I had an issue once where my pump got stuck in the on position and it turned out to be stuck contacts, primarily from long-term non-use.
I cleaned the contacts with elect spray cleaner and all was good. I know you said this is a new unit but anything is possible.
As far as the arms, did you make sure they were seated/parked before removing the wiper motor? 
It may just be a clocking issue where the transmission (linkage) needs to be reset once the arms are in the fully parked position.


----------



## 66RED (Dec 21, 2021)

I will look into the possible contact problem. For the arm problem this is the procedure I did. I installed the motor and pump, electrically hooked them up and turned the switch to low, high and back to off. The motor parked correctly. I repeated the switch process and the motor parked correctly again. I tried to attach the arms but there was no easy way to get the nut on the motor. I have a shut off on the battery so I started the motor and disconnected the battery at a more convenient position to get the nut on. Once accomplished I reconnected the battery, turned the wiper switch to the off position and the wiper motor parked. I repeated the switch to the low position then back to off and the motor parked in the same place again. I put the wiper blades on and the condition I asked about now exists.I hooked up the washer pump water lines and it pumps fluid every time you turn on the wipers.


----------



## 57chevyeddie (7 mo ago)

hi 66RED. I replaced a bad 2speed wiper with washer with a new unit.

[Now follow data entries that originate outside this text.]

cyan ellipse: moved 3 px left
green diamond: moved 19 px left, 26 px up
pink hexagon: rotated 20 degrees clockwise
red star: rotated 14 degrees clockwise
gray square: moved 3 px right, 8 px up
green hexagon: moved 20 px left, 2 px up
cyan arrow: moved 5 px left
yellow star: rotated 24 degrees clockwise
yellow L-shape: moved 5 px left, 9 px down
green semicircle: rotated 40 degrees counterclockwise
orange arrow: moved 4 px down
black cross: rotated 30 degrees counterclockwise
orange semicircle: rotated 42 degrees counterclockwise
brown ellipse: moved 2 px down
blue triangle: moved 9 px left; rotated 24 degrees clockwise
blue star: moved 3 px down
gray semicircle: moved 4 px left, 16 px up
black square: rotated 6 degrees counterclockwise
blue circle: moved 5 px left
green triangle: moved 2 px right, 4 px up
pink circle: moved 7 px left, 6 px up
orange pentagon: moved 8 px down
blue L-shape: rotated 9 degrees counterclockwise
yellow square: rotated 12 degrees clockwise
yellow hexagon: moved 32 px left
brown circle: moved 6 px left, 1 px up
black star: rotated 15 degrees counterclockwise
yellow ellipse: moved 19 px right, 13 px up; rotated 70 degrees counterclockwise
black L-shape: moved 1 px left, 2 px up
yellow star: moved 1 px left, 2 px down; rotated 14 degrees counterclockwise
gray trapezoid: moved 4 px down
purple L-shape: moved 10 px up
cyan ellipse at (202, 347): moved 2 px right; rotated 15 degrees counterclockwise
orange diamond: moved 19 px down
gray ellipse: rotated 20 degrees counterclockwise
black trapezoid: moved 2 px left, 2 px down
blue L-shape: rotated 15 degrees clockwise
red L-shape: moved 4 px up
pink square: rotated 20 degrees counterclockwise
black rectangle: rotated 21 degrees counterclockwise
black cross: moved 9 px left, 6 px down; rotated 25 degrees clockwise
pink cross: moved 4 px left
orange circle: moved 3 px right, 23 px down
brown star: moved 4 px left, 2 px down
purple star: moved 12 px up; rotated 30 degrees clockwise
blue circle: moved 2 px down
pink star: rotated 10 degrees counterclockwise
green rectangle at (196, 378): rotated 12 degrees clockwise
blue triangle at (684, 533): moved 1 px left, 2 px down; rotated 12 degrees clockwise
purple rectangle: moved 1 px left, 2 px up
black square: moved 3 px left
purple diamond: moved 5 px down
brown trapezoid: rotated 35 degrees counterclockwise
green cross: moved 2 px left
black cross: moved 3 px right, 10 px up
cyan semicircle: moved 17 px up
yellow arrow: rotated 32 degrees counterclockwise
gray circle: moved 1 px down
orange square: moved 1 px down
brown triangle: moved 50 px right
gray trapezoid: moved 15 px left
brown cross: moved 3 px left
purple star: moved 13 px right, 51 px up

It will pump the washer cycle and even keep pumping once the cycle is complete. When I disconnected the plug coming from the switch it will still squirt enough to get on the windshield. I can tell the action of the cam that rotates with the wiper motor is moving the pump linkage just enough to make it pump. I wonder why the linkage is not clearing the mechanical mechanism. It’s not a OEM replacement pump but rather a reproduction part. The unit works great other that. Slow, Fast, park and wash. It’s just that the washer want to pump even when not commanded to. It’s frustrating after a complete and total rewire of this nice 1964 GTO Convertible to be left with a factory defected part. I could box it all up and send it all back if I thought I would get a unit that works right. Two pumps later I’m still scratching my head trying to decide my most simple approach. I think I should file the pump mounting holes to allow more clearance on the lobes of the star wheel. This might allow the moveable part of the pump to clear the pump actuator bar which will prevent the unwanted pumping action. Can anybody shed some light on the best way to correct this issue? I hope I’m in the correct forum. If not please direct me to the correct one. I just want it to work right when my customer comes to pick it up. I’m certain that it’s not ROCKET SCIENCE. It had to work right at one time. What am I missing here?


----------